● TO DO
Produce an exact copy of all the records.

● MATERIAL FOR THIS TASK

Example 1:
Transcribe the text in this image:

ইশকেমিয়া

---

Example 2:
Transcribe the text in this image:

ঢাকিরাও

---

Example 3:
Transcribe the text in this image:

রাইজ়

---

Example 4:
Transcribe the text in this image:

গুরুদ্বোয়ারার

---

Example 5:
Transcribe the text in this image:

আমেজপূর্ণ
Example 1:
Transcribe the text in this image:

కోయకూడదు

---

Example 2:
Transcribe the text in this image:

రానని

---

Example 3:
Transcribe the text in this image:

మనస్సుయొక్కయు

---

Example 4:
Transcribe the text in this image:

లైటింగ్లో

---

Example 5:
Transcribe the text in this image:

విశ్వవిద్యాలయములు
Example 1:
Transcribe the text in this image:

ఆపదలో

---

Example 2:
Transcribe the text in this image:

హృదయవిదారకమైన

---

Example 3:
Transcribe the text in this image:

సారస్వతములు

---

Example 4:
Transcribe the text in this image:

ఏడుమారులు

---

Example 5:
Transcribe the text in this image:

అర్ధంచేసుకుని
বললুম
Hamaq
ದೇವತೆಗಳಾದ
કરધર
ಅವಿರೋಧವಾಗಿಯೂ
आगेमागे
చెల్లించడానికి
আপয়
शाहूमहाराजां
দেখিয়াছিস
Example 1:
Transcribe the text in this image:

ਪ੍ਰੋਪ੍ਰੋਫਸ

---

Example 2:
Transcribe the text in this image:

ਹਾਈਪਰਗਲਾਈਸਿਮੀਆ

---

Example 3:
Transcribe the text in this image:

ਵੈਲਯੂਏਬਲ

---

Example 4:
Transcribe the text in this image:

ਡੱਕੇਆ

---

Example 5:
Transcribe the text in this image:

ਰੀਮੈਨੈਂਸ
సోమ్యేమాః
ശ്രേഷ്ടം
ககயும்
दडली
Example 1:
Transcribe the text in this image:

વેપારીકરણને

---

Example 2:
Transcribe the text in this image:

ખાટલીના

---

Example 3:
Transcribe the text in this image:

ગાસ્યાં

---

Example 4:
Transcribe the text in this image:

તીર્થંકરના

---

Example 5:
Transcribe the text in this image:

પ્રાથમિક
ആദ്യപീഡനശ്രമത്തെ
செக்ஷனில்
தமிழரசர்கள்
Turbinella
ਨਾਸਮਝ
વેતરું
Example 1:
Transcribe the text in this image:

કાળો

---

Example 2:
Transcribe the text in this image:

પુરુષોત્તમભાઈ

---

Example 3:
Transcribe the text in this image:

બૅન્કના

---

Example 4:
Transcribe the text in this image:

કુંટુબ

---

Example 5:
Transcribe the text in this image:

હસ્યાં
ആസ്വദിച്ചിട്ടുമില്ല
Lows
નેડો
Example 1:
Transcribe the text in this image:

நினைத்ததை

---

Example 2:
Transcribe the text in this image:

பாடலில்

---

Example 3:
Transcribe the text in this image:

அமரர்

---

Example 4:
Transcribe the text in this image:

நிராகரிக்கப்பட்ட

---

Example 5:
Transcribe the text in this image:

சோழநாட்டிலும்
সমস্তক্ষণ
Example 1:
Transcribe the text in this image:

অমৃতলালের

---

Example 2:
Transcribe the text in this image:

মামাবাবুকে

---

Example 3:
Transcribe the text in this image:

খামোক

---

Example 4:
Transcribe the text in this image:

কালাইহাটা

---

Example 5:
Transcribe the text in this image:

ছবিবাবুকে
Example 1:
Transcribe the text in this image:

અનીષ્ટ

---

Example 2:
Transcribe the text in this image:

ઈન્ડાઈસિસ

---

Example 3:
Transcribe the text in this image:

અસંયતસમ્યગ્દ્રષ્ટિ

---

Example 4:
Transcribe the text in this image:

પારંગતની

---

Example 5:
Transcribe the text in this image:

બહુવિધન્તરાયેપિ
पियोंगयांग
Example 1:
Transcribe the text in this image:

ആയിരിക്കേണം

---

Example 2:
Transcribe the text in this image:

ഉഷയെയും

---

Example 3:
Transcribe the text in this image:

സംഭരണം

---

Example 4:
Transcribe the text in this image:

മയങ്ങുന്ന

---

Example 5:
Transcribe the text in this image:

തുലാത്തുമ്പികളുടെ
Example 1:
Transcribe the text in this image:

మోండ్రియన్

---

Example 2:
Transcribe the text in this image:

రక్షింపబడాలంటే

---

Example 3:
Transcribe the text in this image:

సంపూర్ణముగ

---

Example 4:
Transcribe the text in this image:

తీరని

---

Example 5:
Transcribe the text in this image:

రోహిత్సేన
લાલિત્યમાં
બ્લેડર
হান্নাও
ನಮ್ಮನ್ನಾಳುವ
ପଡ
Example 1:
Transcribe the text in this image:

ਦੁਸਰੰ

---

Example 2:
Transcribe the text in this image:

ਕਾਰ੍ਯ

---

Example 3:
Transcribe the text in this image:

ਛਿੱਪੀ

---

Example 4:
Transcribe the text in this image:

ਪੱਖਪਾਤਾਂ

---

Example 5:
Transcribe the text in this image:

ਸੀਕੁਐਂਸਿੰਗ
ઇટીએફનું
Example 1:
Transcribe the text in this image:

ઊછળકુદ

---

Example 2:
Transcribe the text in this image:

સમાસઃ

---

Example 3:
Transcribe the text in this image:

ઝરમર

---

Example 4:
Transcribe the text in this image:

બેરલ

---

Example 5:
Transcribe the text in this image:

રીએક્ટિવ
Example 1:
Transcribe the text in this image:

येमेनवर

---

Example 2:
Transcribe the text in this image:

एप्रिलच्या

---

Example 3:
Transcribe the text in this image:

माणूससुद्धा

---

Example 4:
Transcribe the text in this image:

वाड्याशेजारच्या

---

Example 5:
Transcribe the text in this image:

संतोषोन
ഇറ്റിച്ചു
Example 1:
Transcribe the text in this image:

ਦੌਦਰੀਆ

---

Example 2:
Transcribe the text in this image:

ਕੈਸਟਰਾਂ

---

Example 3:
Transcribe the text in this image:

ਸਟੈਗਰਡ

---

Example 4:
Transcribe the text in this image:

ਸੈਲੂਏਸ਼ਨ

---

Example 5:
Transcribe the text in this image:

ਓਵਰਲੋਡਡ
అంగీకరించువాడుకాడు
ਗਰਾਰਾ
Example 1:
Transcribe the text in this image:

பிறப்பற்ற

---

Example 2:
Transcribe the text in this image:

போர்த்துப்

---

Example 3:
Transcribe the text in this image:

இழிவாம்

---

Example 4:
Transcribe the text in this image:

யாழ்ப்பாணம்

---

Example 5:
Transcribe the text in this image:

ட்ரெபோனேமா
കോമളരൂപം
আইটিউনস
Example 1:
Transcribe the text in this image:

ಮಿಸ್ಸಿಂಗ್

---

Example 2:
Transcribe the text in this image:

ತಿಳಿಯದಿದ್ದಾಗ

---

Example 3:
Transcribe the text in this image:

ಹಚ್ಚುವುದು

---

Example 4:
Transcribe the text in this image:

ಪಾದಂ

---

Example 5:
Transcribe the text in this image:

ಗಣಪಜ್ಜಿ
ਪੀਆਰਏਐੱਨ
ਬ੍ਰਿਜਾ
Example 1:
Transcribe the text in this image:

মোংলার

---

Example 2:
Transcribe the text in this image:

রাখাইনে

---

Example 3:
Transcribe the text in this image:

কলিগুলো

● SOLUTION
Example 1:
Transcribe the text in this image:

ইশকেমিয়া

---

Example 2:
Transcribe the text in this image:

ঢাকিরাও

---

Example 3:
Transcribe the text in this image:

রাইজ়

---

Example 4:
Transcribe the text in this image:

গুরুদ্বোয়ারার

---

Example 5:
Transcribe the text in this image:

আমেজপূর্ণ
Example 1:
Transcribe the text in this image:

కోయకూడదు

---

Example 2:
Transcribe the text in this image:

రానని

---

Example 3:
Transcribe the text in this image:

మనస్సుయొక్కయు

---

Example 4:
Transcribe the text in this image:

లైటింగ్లో

---

Example 5:
Transcribe the text in this image:

విశ్వవిద్యాలయములు
Example 1:
Transcribe the text in this image:

ఆపదలో

---

Example 2:
Transcribe the text in this image:

హృదయవిదారకమైన

---

Example 3:
Transcribe the text in this image:

సారస్వతములు

---

Example 4:
Transcribe the text in this image:

ఏడుమారులు

---

Example 5:
Transcribe the text in this image:

అర్ధంచేసుకుని
বললুম
Hamaq
ದೇವತೆಗಳಾದ
કરધર
ಅವಿರೋಧವಾಗಿಯೂ
आगेमागे
చెల్లించడానికి
আপয়
शाहूमहाराजां
দেখিয়াছিস
Example 1:
Transcribe the text in this image:

ਪ੍ਰੋਪ੍ਰੋਫਸ

---

Example 2:
Transcribe the text in this image:

ਹਾਈਪਰਗਲਾਈਸਿਮੀਆ

---

Example 3:
Transcribe the text in this image:

ਵੈਲਯੂਏਬਲ

---

Example 4:
Transcribe the text in this image:

ਡੱਕੇਆ

---

Example 5:
Transcribe the text in this image:

ਰੀਮੈਨੈਂਸ
సోమ్యేమాః
ശ്രേഷ്ടം
ககயும்
दडली
Example 1:
Transcribe the text in this image:

વેપારીકરણને

---

Example 2:
Transcribe the text in this image:

ખાટલીના

---

Example 3:
Transcribe the text in this image:

ગાસ્યાં

---

Example 4:
Transcribe the text in this image:

તીર્થંકરના

---

Example 5:
Transcribe the text in this image:

પ્રાથમિક
ആദ്യപീഡനശ്രമത്തെ
செக்ஷனில்
தமிழரசர்கள்
Turbinella
ਨਾਸਮਝ
વેતરું
Example 1:
Transcribe the text in this image:

કાળો

---

Example 2:
Transcribe the text in this image:

પુરુષોત્તમભાઈ

---

Example 3:
Transcribe the text in this image:

બૅન્કના

---

Example 4:
Transcribe the text in this image:

કુંટુબ

---

Example 5:
Transcribe the text in this image:

હસ્યાં
ആസ്വദിച്ചിട്ടുമില്ല
Lows
નેડો
Example 1:
Transcribe the text in this image:

நினைத்ததை

---

Example 2:
Transcribe the text in this image:

பாடலில்

---

Example 3:
Transcribe the text in this image:

அமரர்

---

Example 4:
Transcribe the text in this image:

நிராகரிக்கப்பட்ட

---

Example 5:
Transcribe the text in this image:

சோழநாட்டிலும்
সমস্তক্ষণ
Example 1:
Transcribe the text in this image:

অমৃতলালের

---

Example 2:
Transcribe the text in this image:

মামাবাবুকে

---

Example 3:
Transcribe the text in this image:

খামোক

---

Example 4:
Transcribe the text in this image:

কালাইহাটা

---

Example 5:
Transcribe the text in this image:

ছবিবাবুকে
Example 1:
Transcribe the text in this image:

અનીષ્ટ

---

Example 2:
Transcribe the text in this image:

ઈન્ડાઈસિસ

---

Example 3:
Transcribe the text in this image:

અસંયતસમ્યગ્દ્રષ્ટિ

---

Example 4:
Transcribe the text in this image:

પારંગતની

---

Example 5:
Transcribe the text in this image:

બહુવિધન્તરાયેપિ
पियोंगयांग
Example 1:
Transcribe the text in this image:

ആയിരിക്കേണം

---

Example 2:
Transcribe the text in this image:

ഉഷയെയും

---

Example 3:
Transcribe the text in this image:

സംഭരണം

---

Example 4:
Transcribe the text in this image:

മയങ്ങുന്ന

---

Example 5:
Transcribe the text in this image:

തുലാത്തുമ്പികളുടെ
Example 1:
Transcribe the text in this image:

మోండ్రియన్

---

Example 2:
Transcribe the text in this image:

రక్షింపబడాలంటే

---

Example 3:
Transcribe the text in this image:

సంపూర్ణముగ

---

Example 4:
Transcribe the text in this image:

తీరని

---

Example 5:
Transcribe the text in this image:

రోహిత్సేన
લાલિત્યમાં
બ્લેડર
হান্নাও
ನಮ್ಮನ್ನಾಳುವ
ପଡ
Example 1:
Transcribe the text in this image:

ਦੁਸਰੰ

---

Example 2:
Transcribe the text in this image:

ਕਾਰ੍ਯ

---

Example 3:
Transcribe the text in this image:

ਛਿੱਪੀ

---

Example 4:
Transcribe the text in this image:

ਪੱਖਪਾਤਾਂ

---

Example 5:
Transcribe the text in this image:

ਸੀਕੁਐਂਸਿੰਗ
ઇટીએફનું
Example 1:
Transcribe the text in this image:

ઊછળકુદ

---

Example 2:
Transcribe the text in this image:

સમાસઃ

---

Example 3:
Transcribe the text in this image:

ઝરમર

---

Example 4:
Transcribe the text in this image:

બેરલ

---

Example 5:
Transcribe the text in this image:

રીએક્ટિવ
Example 1:
Transcribe the text in this image:

येमेनवर

---

Example 2:
Transcribe the text in this image:

एप्रिलच्या

---

Example 3:
Transcribe the text in this image:

माणूससुद्धा

---

Example 4:
Transcribe the text in this image:

वाड्याशेजारच्या

---

Example 5:
Transcribe the text in this image:

संतोषोन
ഇറ്റിച്ചു
Example 1:
Transcribe the text in this image:

ਦੌਦਰੀਆ

---

Example 2:
Transcribe the text in this image:

ਕੈਸਟਰਾਂ

---

Example 3:
Transcribe the text in this image:

ਸਟੈਗਰਡ

---

Example 4:
Transcribe the text in this image:

ਸੈਲੂਏਸ਼ਨ

---

Example 5:
Transcribe the text in this image:

ਓਵਰਲੋਡਡ
అంగీకరించువాడుకాడు
ਗਰਾਰਾ
Example 1:
Transcribe the text in this image:

பிறப்பற்ற

---

Example 2:
Transcribe the text in this image:

போர்த்துப்

---

Example 3:
Transcribe the text in this image:

இழிவாம்

---

Example 4:
Transcribe the text in this image:

யாழ்ப்பாணம்

---

Example 5:
Transcribe the text in this image:

ட்ரெபோனேமா
കോമളരൂപം
আইটিউনস
Example 1:
Transcribe the text in this image:

ಮಿಸ್ಸಿಂಗ್

---

Example 2:
Transcribe the text in this image:

ತಿಳಿಯದಿದ್ದಾಗ

---

Example 3:
Transcribe the text in this image:

ಹಚ್ಚುವುದು

---

Example 4:
Transcribe the text in this image:

ಪಾದಂ

---

Example 5:
Transcribe the text in this image:

ಗಣಪಜ್ಜಿ
ਪੀਆਰਏਐੱਨ
ਬ੍ਰਿਜਾ
Example 1:
Transcribe the text in this image:

মোংলার

---

Example 2:
Transcribe the text in this image:

রাখাইনে

---

Example 3:
Transcribe the text in this image:

কলিগুলো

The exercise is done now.